• About this task:
Begin the copy at the line containing "nose: (203, 136)" in the data below and end it at the line containing "left hip: (956, 1182)", keeping each line exact and leaving out pictures.

• Given data:
-- Opening Marker --

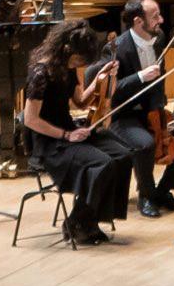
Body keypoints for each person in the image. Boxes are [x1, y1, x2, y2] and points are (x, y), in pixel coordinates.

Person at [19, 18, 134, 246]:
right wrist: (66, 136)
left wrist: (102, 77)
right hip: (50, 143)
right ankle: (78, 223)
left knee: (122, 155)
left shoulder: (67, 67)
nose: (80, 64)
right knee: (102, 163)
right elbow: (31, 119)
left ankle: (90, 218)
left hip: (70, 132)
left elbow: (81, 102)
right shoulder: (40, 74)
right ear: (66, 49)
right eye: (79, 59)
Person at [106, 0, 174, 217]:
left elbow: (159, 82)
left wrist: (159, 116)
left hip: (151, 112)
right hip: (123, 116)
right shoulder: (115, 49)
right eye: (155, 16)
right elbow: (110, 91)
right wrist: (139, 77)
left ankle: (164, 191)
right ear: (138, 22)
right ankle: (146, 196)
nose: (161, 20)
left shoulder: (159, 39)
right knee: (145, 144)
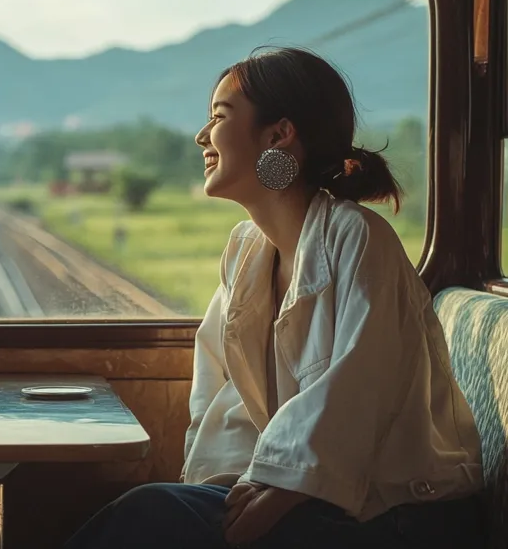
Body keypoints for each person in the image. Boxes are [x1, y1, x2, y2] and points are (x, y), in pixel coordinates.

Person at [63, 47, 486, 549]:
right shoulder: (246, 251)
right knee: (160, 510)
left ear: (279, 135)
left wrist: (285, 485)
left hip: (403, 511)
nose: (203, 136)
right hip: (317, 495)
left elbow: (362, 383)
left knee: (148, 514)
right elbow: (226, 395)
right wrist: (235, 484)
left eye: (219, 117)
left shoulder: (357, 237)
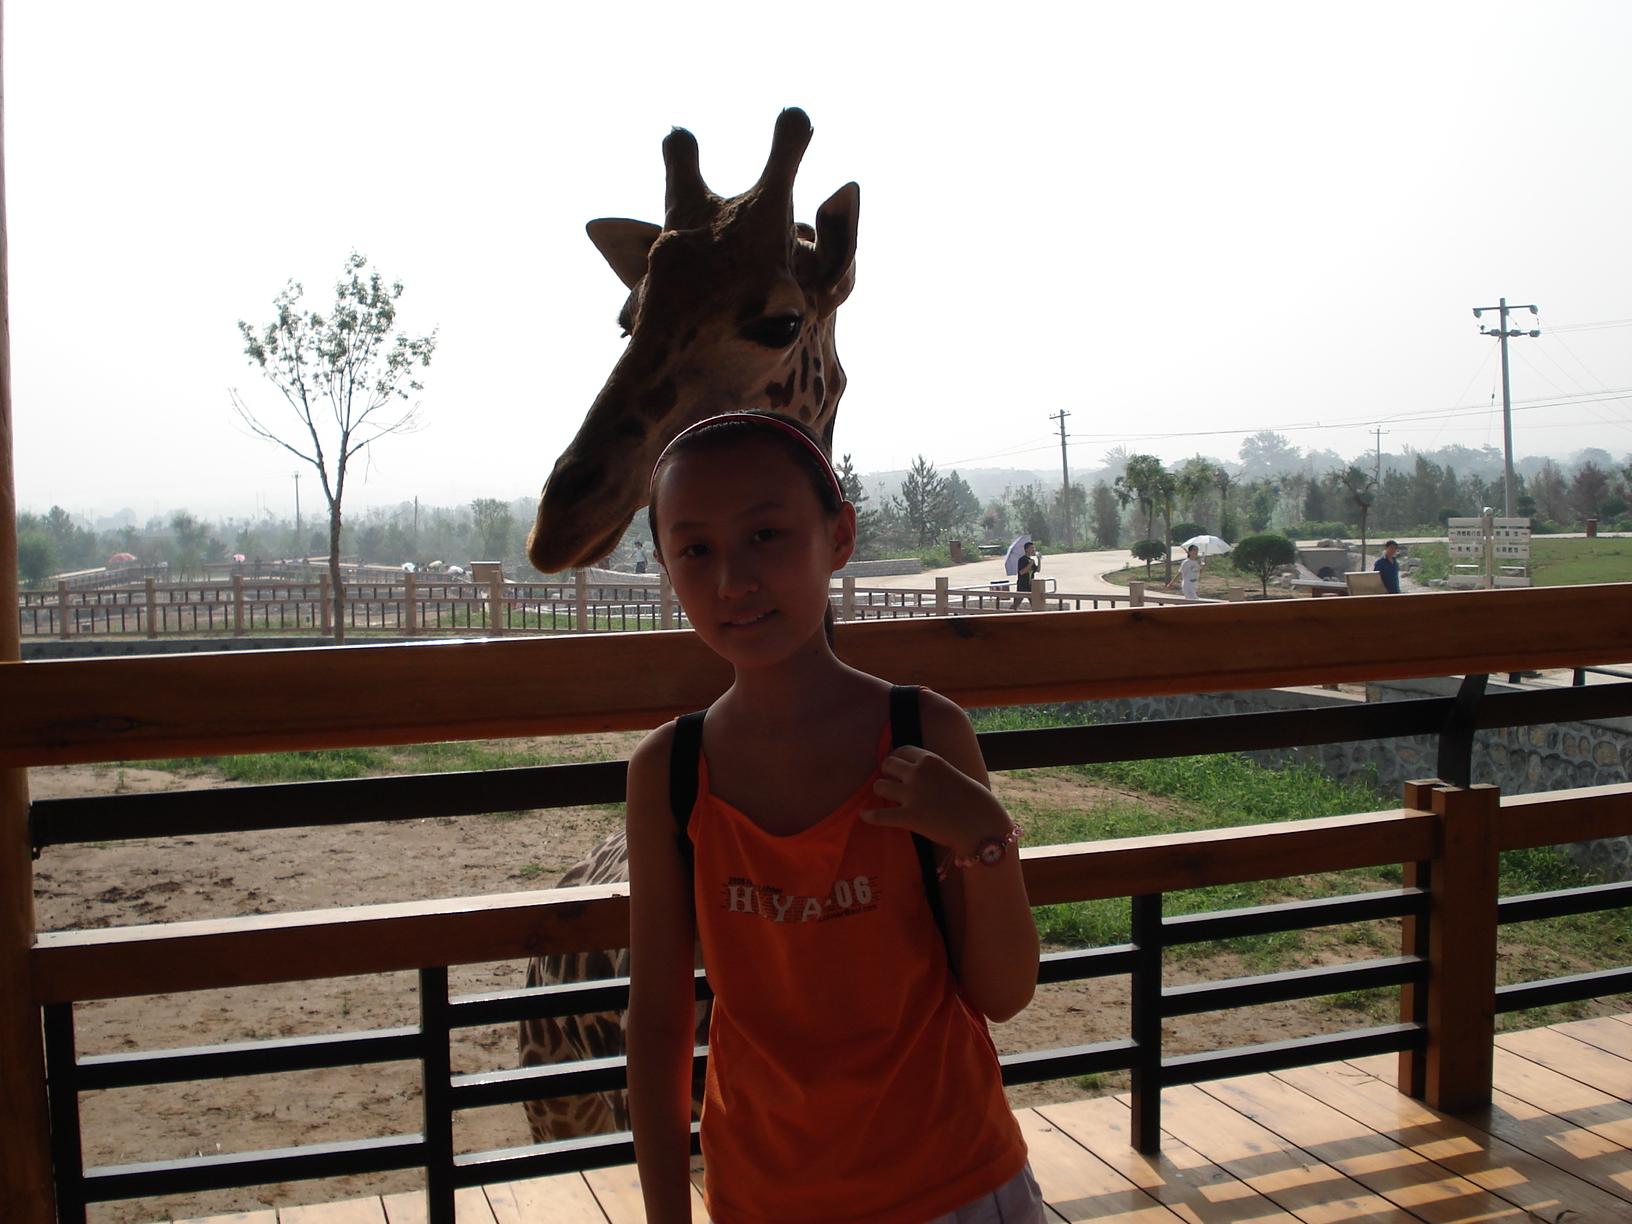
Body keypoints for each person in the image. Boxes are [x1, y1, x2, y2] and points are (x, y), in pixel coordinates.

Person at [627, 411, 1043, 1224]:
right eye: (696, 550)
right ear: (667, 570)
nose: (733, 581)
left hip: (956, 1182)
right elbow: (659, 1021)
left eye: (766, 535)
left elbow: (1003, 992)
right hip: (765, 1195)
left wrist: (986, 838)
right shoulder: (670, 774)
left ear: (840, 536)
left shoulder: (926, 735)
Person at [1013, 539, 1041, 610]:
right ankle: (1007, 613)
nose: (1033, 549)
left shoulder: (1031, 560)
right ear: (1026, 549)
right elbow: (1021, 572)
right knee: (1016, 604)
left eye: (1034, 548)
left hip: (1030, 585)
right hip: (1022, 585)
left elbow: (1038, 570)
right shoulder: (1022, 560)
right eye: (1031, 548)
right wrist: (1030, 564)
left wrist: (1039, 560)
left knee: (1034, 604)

-- Closing Marker --

• Task output:
nose: (203, 136)
right hip: (317, 495)
left elbow: (362, 383)
left knee: (148, 514)
right elbow: (226, 395)
right wrist: (235, 484)
left eye: (219, 117)
left shoulder: (357, 237)
Body keypoints for each person in the image. Boxes are [x1, y1, x2, y2] and points are (x, y), in pixel coordinates.

Person at [627, 411, 1043, 1224]:
right eye: (696, 550)
right ear: (667, 570)
nose: (733, 581)
left hip: (956, 1182)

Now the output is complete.